The results announced on July 15 do not include any policy changes and the DWP will leave it up to fiduciaries to decide how to consider financially material social risks and opportunities. It is said that
Some pension funds and service providers report managing social factors through engagement with companies and other investment chains, but “clearly there is more to be done,” Opper said. Mr Mann said.
One of the issues raised by the Trustees is modern slavery within the supply chain, which could be exacerbated by global events like the war in Ukraine. The war also changed the debate about investing in the defense and nuclear industries, he said.
“This time last year, industries such as defense and nuclear power (both civil and defense) were considered off-limits areas for ESG funds, but things are changing and ESG investing is moving along with it. It should change,” he said. “Recent events are a reminder of how important these sectors are to the safety and security of our society,” Opperman said. He said we need to join the Council to work together on collective engagement and best practices.
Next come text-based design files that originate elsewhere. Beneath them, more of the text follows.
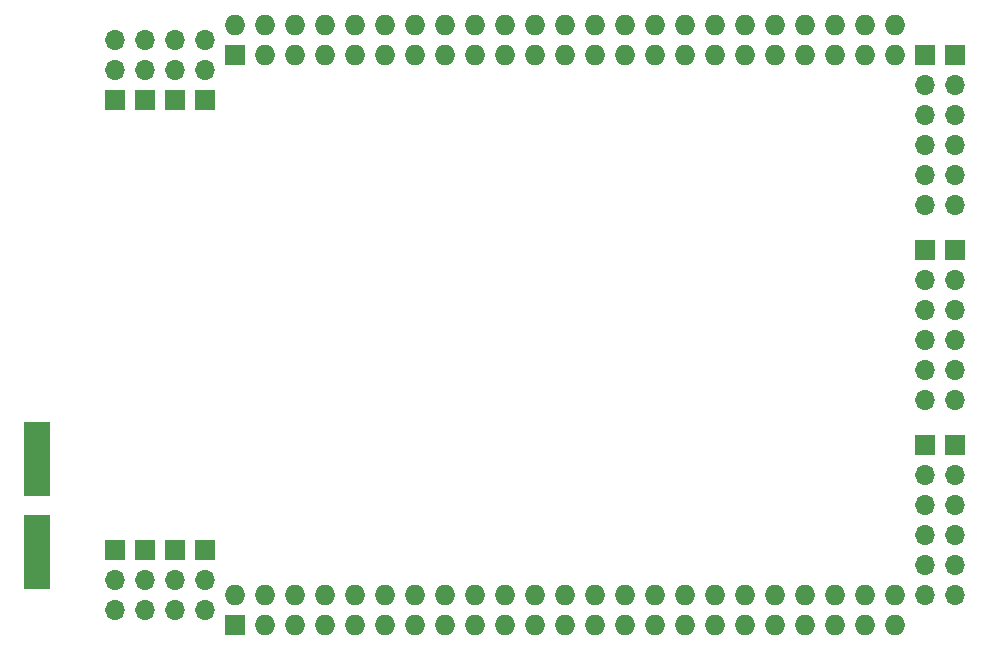
<source format=gbr>
%TF.GenerationSoftware,KiCad,Pcbnew,(6.0.7)*%
%TF.CreationDate,2022-09-24T01:25:37-04:00*%
%TF.ProjectId,motorBoard,6d6f746f-7242-46f6-9172-642e6b696361,rev?*%
%TF.SameCoordinates,Original*%
%TF.FileFunction,Soldermask,Bot*%
%TF.FilePolarity,Negative*%
%FSLAX46Y46*%
G04 Gerber Fmt 4.6, Leading zero omitted, Abs format (unit mm)*
G04 Created by KiCad (PCBNEW (6.0.7)) date 2022-09-24 01:25:37*
%MOMM*%
%LPD*%
G01*
G04 APERTURE LIST*
%ADD10R,1.727200X1.727200*%
%ADD11O,1.727200X1.727200*%
%ADD12R,1.700000X1.700000*%
%ADD13O,1.700000X1.700000*%
%ADD14R,2.250000X6.250000*%
G04 APERTURE END LIST*
D10*
%TO.C,P9*%
X101600000Y-101600000D03*
D11*
X101600000Y-99060000D03*
X104140000Y-101600000D03*
X104140000Y-99060000D03*
X106680000Y-101600000D03*
X106680000Y-99060000D03*
X109220000Y-101600000D03*
X109220000Y-99060000D03*
X111760000Y-101600000D03*
X111760000Y-99060000D03*
X114300000Y-101600000D03*
X114300000Y-99060000D03*
X116840000Y-101600000D03*
X116840000Y-99060000D03*
X119380000Y-101600000D03*
X119380000Y-99060000D03*
X121920000Y-101600000D03*
X121920000Y-99060000D03*
X124460000Y-101600000D03*
X124460000Y-99060000D03*
X127000000Y-101600000D03*
X127000000Y-99060000D03*
X129540000Y-101600000D03*
X129540000Y-99060000D03*
X132080000Y-101600000D03*
X132080000Y-99060000D03*
X134620000Y-101600000D03*
X134620000Y-99060000D03*
X137160000Y-101600000D03*
X137160000Y-99060000D03*
X139700000Y-101600000D03*
X139700000Y-99060000D03*
X142240000Y-101600000D03*
X142240000Y-99060000D03*
X144780000Y-101600000D03*
X144780000Y-99060000D03*
X147320000Y-101600000D03*
X147320000Y-99060000D03*
X149860000Y-101600000D03*
X149860000Y-99060000D03*
X152400000Y-101600000D03*
X152400000Y-99060000D03*
X154940000Y-101600000D03*
X154940000Y-99060000D03*
X157480000Y-101600000D03*
X157480000Y-99060000D03*
%TD*%
D10*
%TO.C,P8*%
X101600000Y-53340000D03*
D11*
X101600000Y-50800000D03*
X104140000Y-53340000D03*
X104140000Y-50800000D03*
X106680000Y-53340000D03*
X106680000Y-50800000D03*
X109220000Y-53340000D03*
X109220000Y-50800000D03*
X111760000Y-53340000D03*
X111760000Y-50800000D03*
X114300000Y-53340000D03*
X114300000Y-50800000D03*
X116840000Y-53340000D03*
X116840000Y-50800000D03*
X119380000Y-53340000D03*
X119380000Y-50800000D03*
X121920000Y-53340000D03*
X121920000Y-50800000D03*
X124460000Y-53340000D03*
X124460000Y-50800000D03*
X127000000Y-53340000D03*
X127000000Y-50800000D03*
X129540000Y-53340000D03*
X129540000Y-50800000D03*
X132080000Y-53340000D03*
X132080000Y-50800000D03*
X134620000Y-53340000D03*
X134620000Y-50800000D03*
X137160000Y-53340000D03*
X137160000Y-50800000D03*
X139700000Y-53340000D03*
X139700000Y-50800000D03*
X142240000Y-53340000D03*
X142240000Y-50800000D03*
X144780000Y-53340000D03*
X144780000Y-50800000D03*
X147320000Y-53340000D03*
X147320000Y-50800000D03*
X149860000Y-53340000D03*
X149860000Y-50800000D03*
X152400000Y-53340000D03*
X152400000Y-50800000D03*
X154940000Y-53340000D03*
X154940000Y-50800000D03*
X157480000Y-53340000D03*
X157480000Y-50800000D03*
%TD*%
D12*
%TO.C,J401*%
X160020000Y-53340000D03*
D13*
X160020000Y-55880000D03*
X160020000Y-58420000D03*
X160020000Y-60960000D03*
X160020000Y-63500000D03*
X160020000Y-66040000D03*
%TD*%
D12*
%TO.C,J201*%
X160020000Y-86360000D03*
D13*
X160020000Y-88900000D03*
X160020000Y-91440000D03*
X160020000Y-93980000D03*
X160020000Y-96520000D03*
X160020000Y-99060000D03*
%TD*%
D12*
%TO.C,J301*%
X160020000Y-69850000D03*
D13*
X160020000Y-72390000D03*
X160020000Y-74930000D03*
X160020000Y-77470000D03*
X160020000Y-80010000D03*
X160020000Y-82550000D03*
%TD*%
D12*
%TO.C,J501*%
X162560000Y-53340000D03*
D13*
X162560000Y-55880000D03*
X162560000Y-58420000D03*
X162560000Y-60960000D03*
X162560000Y-63500000D03*
X162560000Y-66040000D03*
%TD*%
D12*
%TO.C,J701*%
X162560000Y-86360000D03*
D13*
X162560000Y-88900000D03*
X162560000Y-91440000D03*
X162560000Y-93980000D03*
X162560000Y-96520000D03*
X162560000Y-99060000D03*
%TD*%
D12*
%TO.C,J601*%
X162560000Y-69850000D03*
D13*
X162560000Y-72390000D03*
X162560000Y-74930000D03*
X162560000Y-77470000D03*
X162560000Y-80010000D03*
X162560000Y-82550000D03*
%TD*%
D12*
%TO.C,J1501*%
X91440000Y-95250000D03*
D13*
X91440000Y-97790000D03*
X91440000Y-100330000D03*
%TD*%
D12*
%TO.C,J1301*%
X96520000Y-95250000D03*
D13*
X96520000Y-97790000D03*
X96520000Y-100330000D03*
%TD*%
D12*
%TO.C,J1201*%
X99060000Y-95250000D03*
D13*
X99060000Y-97790000D03*
X99060000Y-100330000D03*
%TD*%
D12*
%TO.C,J1101*%
X99060000Y-57150000D03*
D13*
X99060000Y-54610000D03*
X99060000Y-52070000D03*
%TD*%
D12*
%TO.C,J1001*%
X96520000Y-57150000D03*
D13*
X96520000Y-54610000D03*
X96520000Y-52070000D03*
%TD*%
D12*
%TO.C,J901*%
X93980000Y-57150000D03*
D13*
X93980000Y-54610000D03*
X93980000Y-52070000D03*
%TD*%
D12*
%TO.C,J801*%
X91440000Y-57150000D03*
D13*
X91440000Y-54610000D03*
X91440000Y-52070000D03*
%TD*%
D12*
%TO.C,J1401*%
X93980000Y-95250000D03*
D13*
X93980000Y-97790000D03*
X93980000Y-100330000D03*
%TD*%
D14*
%TO.C,J101*%
X84836000Y-95390000D03*
X84836000Y-87490000D03*
%TD*%
M02*

</source>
The Pensions Minister has set up a task force to identify reliable data and indicators, pledging to “ensure that social factors continue to receive increasing attention across the investment chain”. We help fiduciaries understand investment risks from social factors, how to monitor them, and how to report in line with international standards.
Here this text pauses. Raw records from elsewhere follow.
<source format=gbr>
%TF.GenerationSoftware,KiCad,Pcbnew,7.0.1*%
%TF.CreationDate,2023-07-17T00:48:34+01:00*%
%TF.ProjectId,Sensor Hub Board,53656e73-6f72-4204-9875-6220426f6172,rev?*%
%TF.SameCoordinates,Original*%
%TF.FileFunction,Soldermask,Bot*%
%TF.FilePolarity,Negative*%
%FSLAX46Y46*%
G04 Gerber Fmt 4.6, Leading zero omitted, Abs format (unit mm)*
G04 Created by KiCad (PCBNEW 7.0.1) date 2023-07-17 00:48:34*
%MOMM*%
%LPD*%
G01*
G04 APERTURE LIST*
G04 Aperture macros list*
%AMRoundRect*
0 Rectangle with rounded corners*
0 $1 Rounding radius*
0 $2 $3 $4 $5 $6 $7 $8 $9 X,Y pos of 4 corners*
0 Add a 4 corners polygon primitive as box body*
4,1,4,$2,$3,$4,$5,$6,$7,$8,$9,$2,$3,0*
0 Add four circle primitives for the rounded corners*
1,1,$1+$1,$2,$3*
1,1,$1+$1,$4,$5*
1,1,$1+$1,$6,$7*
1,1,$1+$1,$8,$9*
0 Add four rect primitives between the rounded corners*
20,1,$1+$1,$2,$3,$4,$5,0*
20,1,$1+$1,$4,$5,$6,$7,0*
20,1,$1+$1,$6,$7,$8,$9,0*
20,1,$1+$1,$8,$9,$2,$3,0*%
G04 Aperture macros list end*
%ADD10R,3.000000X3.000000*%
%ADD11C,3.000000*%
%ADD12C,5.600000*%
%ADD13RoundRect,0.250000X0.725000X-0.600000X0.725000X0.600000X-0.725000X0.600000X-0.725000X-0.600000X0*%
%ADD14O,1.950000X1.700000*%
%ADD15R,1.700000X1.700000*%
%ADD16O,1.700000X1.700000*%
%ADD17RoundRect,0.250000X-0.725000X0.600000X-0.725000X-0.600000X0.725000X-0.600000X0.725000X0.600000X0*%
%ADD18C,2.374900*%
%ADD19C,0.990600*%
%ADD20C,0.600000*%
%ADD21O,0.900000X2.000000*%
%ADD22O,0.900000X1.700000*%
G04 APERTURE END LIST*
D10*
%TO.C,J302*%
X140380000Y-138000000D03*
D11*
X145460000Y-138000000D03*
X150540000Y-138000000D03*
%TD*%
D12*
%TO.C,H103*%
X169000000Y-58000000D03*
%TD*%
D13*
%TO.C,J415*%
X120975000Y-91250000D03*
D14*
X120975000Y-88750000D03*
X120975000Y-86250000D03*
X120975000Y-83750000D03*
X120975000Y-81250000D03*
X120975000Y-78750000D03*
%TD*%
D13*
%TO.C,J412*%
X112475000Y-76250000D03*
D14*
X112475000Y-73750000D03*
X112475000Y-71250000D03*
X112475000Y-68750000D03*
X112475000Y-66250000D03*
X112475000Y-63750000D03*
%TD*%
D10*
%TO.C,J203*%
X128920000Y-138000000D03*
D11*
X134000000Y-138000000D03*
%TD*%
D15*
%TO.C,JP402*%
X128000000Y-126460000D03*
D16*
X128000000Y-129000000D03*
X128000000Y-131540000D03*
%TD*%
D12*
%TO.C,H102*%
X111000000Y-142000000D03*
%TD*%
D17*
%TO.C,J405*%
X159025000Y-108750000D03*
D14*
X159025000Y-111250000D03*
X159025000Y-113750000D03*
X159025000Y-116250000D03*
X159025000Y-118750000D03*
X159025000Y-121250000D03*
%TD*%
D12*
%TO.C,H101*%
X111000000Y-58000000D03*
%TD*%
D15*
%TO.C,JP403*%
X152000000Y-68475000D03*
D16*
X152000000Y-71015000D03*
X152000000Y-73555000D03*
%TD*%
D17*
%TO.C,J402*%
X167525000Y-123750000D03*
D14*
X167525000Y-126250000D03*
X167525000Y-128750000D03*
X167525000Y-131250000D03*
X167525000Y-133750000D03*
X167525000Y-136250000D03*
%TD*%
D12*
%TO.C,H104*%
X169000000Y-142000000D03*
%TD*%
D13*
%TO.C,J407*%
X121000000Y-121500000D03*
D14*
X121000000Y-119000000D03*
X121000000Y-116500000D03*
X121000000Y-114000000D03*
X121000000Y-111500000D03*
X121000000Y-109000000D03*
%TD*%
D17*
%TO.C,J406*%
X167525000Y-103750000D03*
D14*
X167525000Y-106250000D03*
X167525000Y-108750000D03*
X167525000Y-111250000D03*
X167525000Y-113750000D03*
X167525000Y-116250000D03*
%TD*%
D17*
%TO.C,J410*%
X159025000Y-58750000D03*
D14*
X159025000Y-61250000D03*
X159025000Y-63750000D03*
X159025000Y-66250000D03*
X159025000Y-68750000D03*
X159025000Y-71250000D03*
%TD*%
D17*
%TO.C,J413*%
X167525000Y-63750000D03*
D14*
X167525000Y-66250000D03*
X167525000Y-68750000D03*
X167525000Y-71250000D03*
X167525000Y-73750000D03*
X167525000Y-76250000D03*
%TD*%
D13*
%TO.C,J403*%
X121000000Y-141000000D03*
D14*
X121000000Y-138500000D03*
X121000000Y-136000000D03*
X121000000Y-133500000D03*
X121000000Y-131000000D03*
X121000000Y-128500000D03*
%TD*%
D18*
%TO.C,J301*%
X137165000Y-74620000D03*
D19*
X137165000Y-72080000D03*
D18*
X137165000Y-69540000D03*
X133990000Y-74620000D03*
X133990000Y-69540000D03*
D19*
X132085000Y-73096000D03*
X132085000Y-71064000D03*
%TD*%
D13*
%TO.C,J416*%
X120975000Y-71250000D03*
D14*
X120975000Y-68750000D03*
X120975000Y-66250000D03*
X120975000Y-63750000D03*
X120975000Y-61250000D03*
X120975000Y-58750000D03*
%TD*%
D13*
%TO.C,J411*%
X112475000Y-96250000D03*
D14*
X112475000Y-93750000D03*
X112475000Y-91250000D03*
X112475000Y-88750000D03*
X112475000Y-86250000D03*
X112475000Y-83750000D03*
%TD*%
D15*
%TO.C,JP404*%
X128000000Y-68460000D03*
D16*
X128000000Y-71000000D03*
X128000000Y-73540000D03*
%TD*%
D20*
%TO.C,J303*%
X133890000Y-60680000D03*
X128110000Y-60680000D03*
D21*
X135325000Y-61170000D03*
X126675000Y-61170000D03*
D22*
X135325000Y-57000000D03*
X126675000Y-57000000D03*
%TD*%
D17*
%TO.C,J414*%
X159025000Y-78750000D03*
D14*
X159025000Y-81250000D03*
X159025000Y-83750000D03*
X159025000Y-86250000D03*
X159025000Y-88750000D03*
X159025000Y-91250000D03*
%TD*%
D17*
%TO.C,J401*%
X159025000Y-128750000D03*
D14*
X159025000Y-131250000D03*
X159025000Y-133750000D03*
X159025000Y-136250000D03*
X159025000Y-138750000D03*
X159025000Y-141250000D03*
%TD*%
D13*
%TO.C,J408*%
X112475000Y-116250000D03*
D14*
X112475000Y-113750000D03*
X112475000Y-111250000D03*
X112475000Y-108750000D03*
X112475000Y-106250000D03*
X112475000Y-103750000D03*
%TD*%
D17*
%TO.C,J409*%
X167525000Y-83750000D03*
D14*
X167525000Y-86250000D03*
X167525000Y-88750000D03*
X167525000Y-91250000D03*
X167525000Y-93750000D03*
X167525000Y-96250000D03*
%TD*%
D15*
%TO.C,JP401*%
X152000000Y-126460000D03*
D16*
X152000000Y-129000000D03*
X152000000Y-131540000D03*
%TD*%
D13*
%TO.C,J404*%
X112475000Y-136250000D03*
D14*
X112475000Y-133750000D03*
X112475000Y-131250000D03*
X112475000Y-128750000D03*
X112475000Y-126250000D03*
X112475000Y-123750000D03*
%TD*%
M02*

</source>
When the Ministry of Labor and Pensions consulted the Investment Principle Statements of 25 large defined benefit funds and 15 large defined contribution master trusts, a review did not distinguish between ESG factors or specifically social factors. We found that very few were addressed and instead often delegated to asset managers. Among the few statements that expanded on social factors, common themes were gender diversity, labor standards, and controversial weapons.